Б Одессе Олеша не был уже много лет, однако воспоминание оказалось настолько ярким, что родило точный и очень выразительный образ. Кстати, в рассказе метафора находила иное оправдание: "нагие, мощные, сильные ветви". Когда я сказал об этом Юрию Карловичу, он, подумав, заметил: "Да, это лучше".
- Пишите, пишите, - говорит Юрий Карлович.
Он встречает меня вопросом:
- Ну, написали рассказ?
Голос у него громкий и нетерпеливый. Я не собирался писать рассказ, но мне неловко это сказать ему, ответить безразличием на такой настойчивый вопрос. Я делаю вид, что пытался, но вот не нашел сюжета...
- Не думайте о сюжете. Это не так важно. Начните рассказ с того, как пошел дождь и вы зашли с девушкой в подворотню. Напишите о вчерашнем дне. Или вот вы пришли на стадион... Я берусь из любой начальной фразы сделать рассказ...
- Я часто болею, - говорит он в другой раз, - особенно последние годы. Операция... Вот надо закончить Книгу заметок. На это трачу свои силы. Впрочем, один рассказ я, пожалуй, бы написал...
Жизнь подходит к концу. Я сделал немного. Я просто назвал несколько вещей иначе. И вот пришла смерть с косой и садится напротив. И говорит: "А назови меня как-нибудь иначе..." И я мучаюсь - и не могу назвать ее иначе...
В последний раз я пришел к Олеше в конце апреля. Был вечер. Как всегда волнуясь, я открыл дверь подъезда. Вместе со мной в лифт вошла женщина, которая несла две кислородные подушки. Этаж у нас был один, а потом выяснилось, что мы и едем к одному человеку. Женщина - она оказалась медсестрой - почему-то оказала: "А вы заходите, заходите..." Лифт остановился на девятом этаже, медсестра вышла, а я спустился вниз.
Через десять дней Олеши не стало.
Олеша всегда представлялся мне высоким, красивым и молодым. Мысль об этом была навязчива. Сознание упорно отказывалось принимать такую временную веху, как встречи Олеши, например, с Теффи. Две мысли - о том, что писатель этот еще живет, и то, что он автор "Любви" и "Вишневой косточки", неожиданно рождали третью мысль: он должен быть молодым.
Когда я увидел Олешу, он был уже не молод. Воображаемый образ должен был уступить место реальному. И тем не менее мысль о молодости не оставила меня. Только содержание ее теперь стало трагическим: уход Олеши из жизни я воспринял как уход человека, у которого насыщенное, полное прекрасных замыслов будущее - впереди.
1965
Э. Казакевич
10.V.60. Сегодня днем умер Ю. К. Олеша. Москва понемногу пустеет. Это был писатель крупного таланта, но у него не оказалось сил, чтобы дать свой максимум.

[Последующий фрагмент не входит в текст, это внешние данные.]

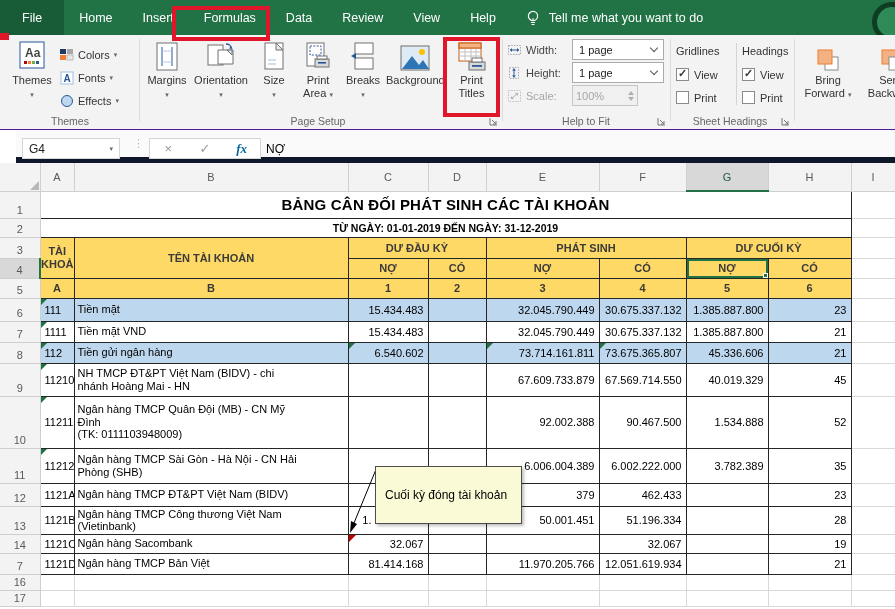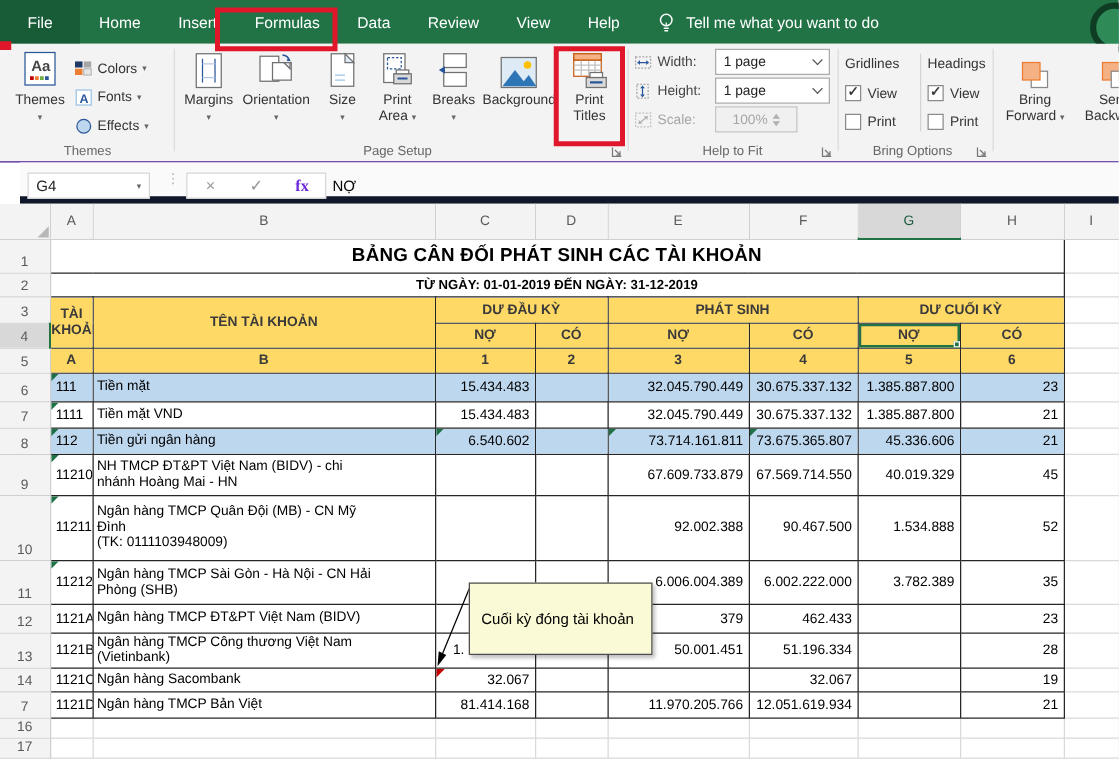"100%" .spin { padding: 0 13px -> 0 3px }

Он был ни на кого не похож. Таких становится все меньше.
Он был честен перед собой и людьми.
В разные времена люди наиболее ценят разные достоинства. Мне кажется, что советские, в наше время особенно, ценят честность. Олеша был честен. Он был одним из тех наших писателей, который не написал ни единого слова фальши.

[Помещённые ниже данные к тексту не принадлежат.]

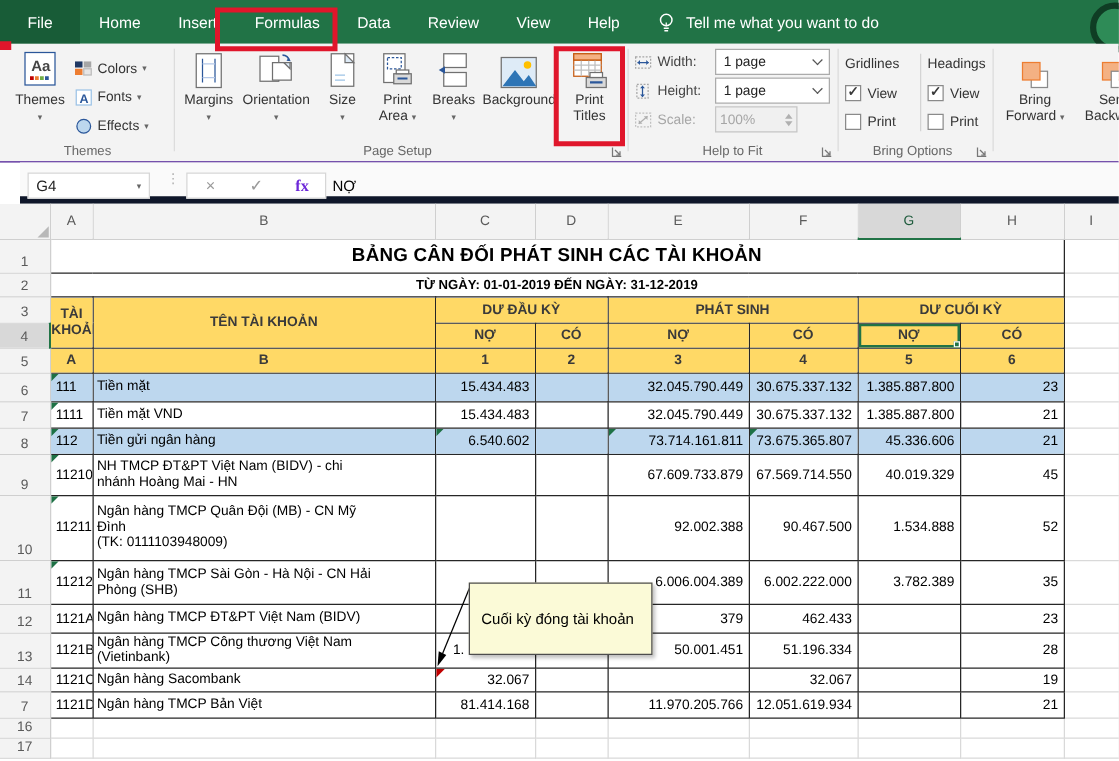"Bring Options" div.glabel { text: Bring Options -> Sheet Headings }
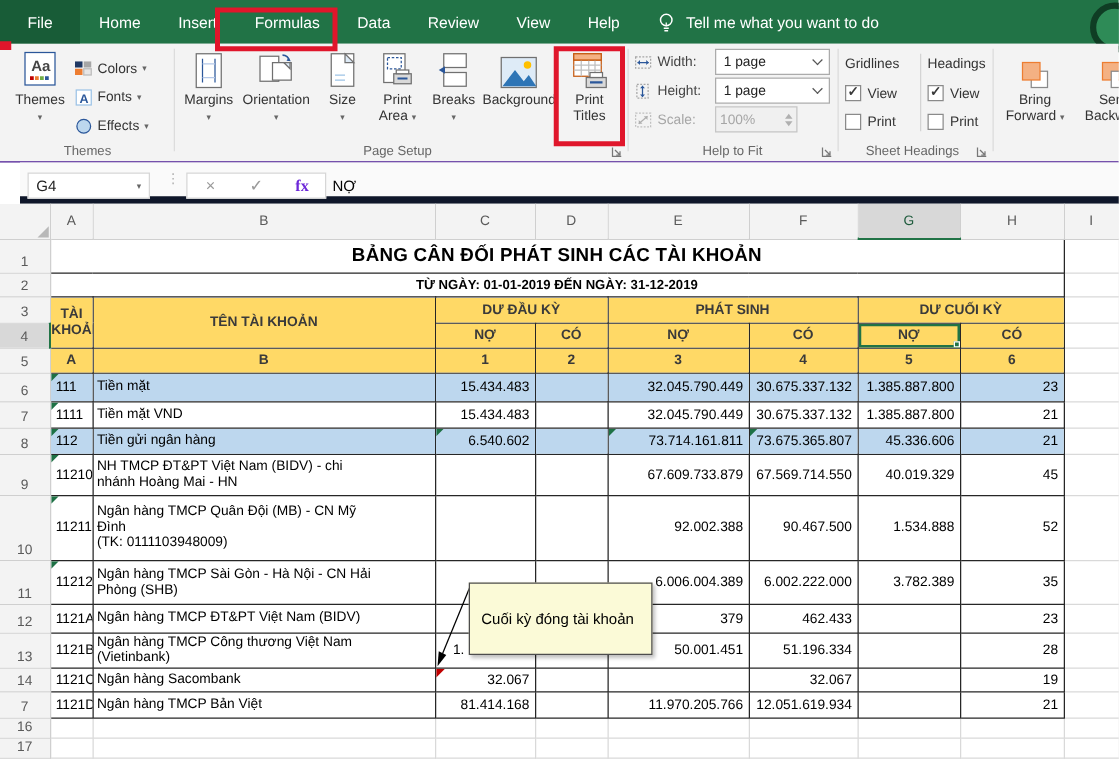"fx" .fbtns .fx { color: #6d28d9 -> #0369a1; font-style: none -> italic }
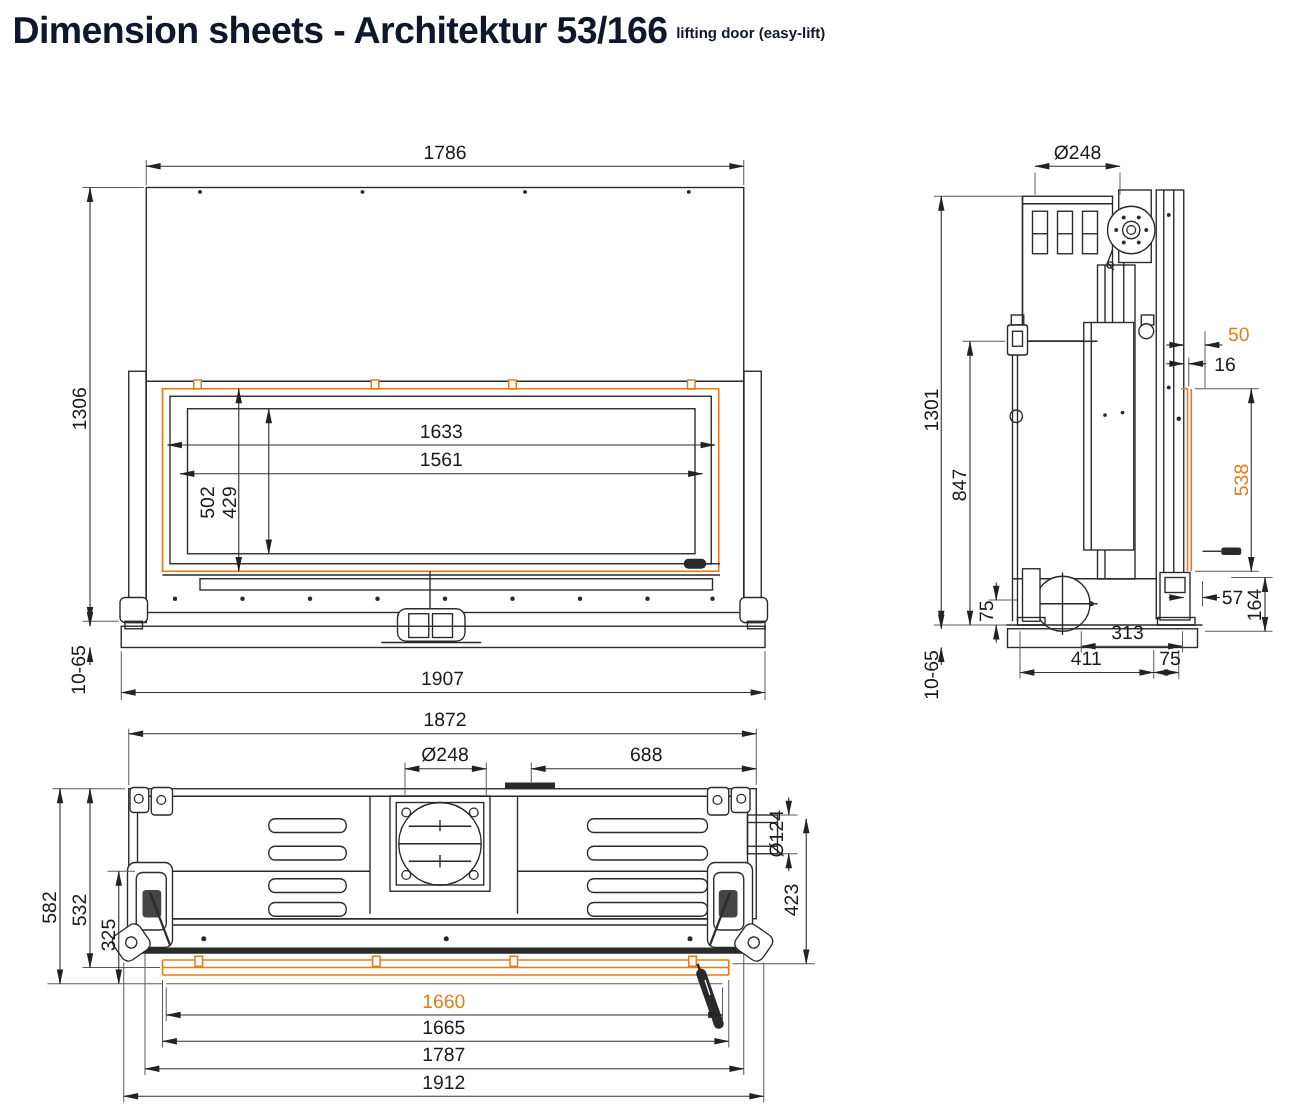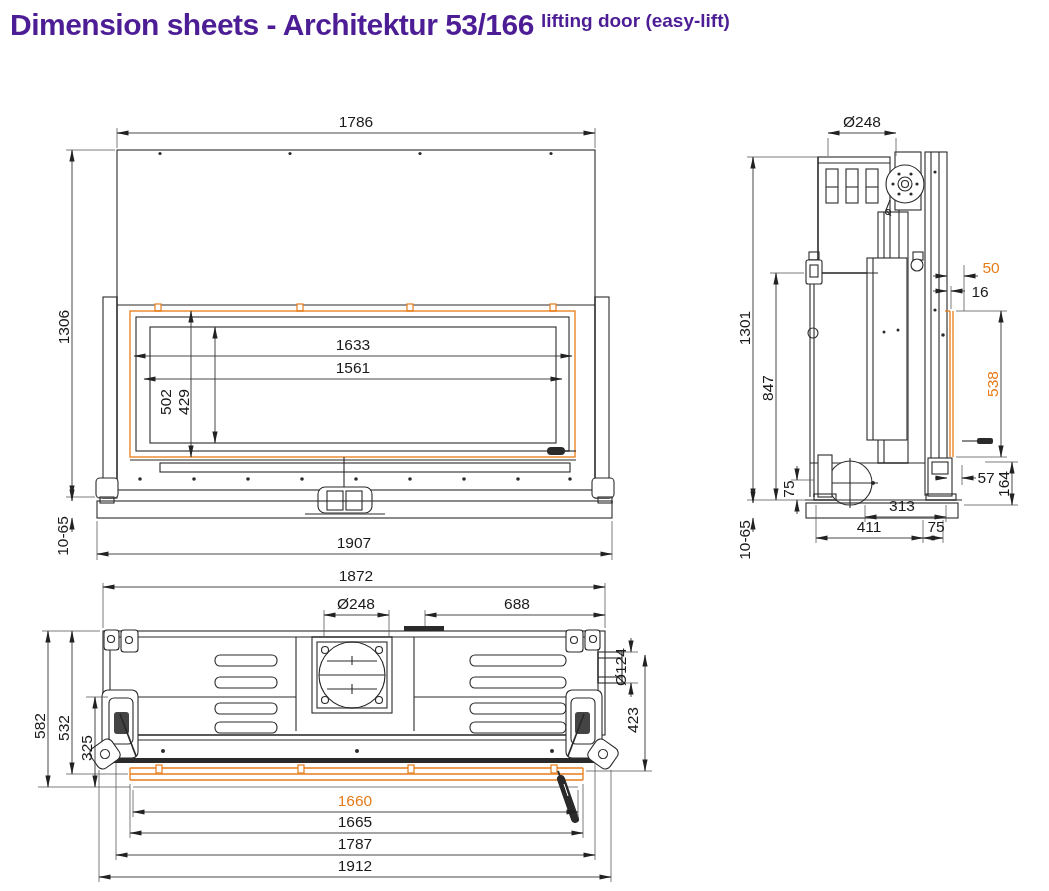"Dimension sheets - Architektur 53/166" #title-row { align-items: flex-start -> center; color: #4c1d95 -> #0f172a }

Он с поразительной яркостью описал одну из наиболее иссушающих страстей - зависть. Но сам он никогда, никому и ничему не завидовал - ни успеху, ни таланту, ни деньгам; если успех бывал у людей незаслуженный, Олеша говорил о таких людях с поражавшим меня детским удивлением. Он любил людей талантливых и умных и склонен был преувеличивать их талант и ум. Но и к бесталанным и глупым он не относился свысока, - нет, он смотрел и слушал их с удивлением, интересовался ими и чуточку их жалел, как бы не понимая, как можно такими быть.
Олеша был добросовестен в высочайшей степени. Что бы он ни писал пьесу, рассказ или маленькую рецензию для "Литературной газеты", отзыв о книжке молодого автора или инсценировал для театра роман, - он делал с полной отдачей сил.
Он был из тех людей, на которых оборачиваются на улице. У него было мощное, красивое лицо с сильным подбородком и синими глазами, светившимися необыкновенным умом. Почему-то когда я вспоминаю его теперь, то вижу не Олешу тех трудных периодов, когда его терзали болезни, безденежье и утомление обыденностью жизни, а Олешу периодов подъема, когда у него шла работа, когда он был весел, доброжелателен, блестящ, вызывая у окружающих уважение, граничащее с преклонением.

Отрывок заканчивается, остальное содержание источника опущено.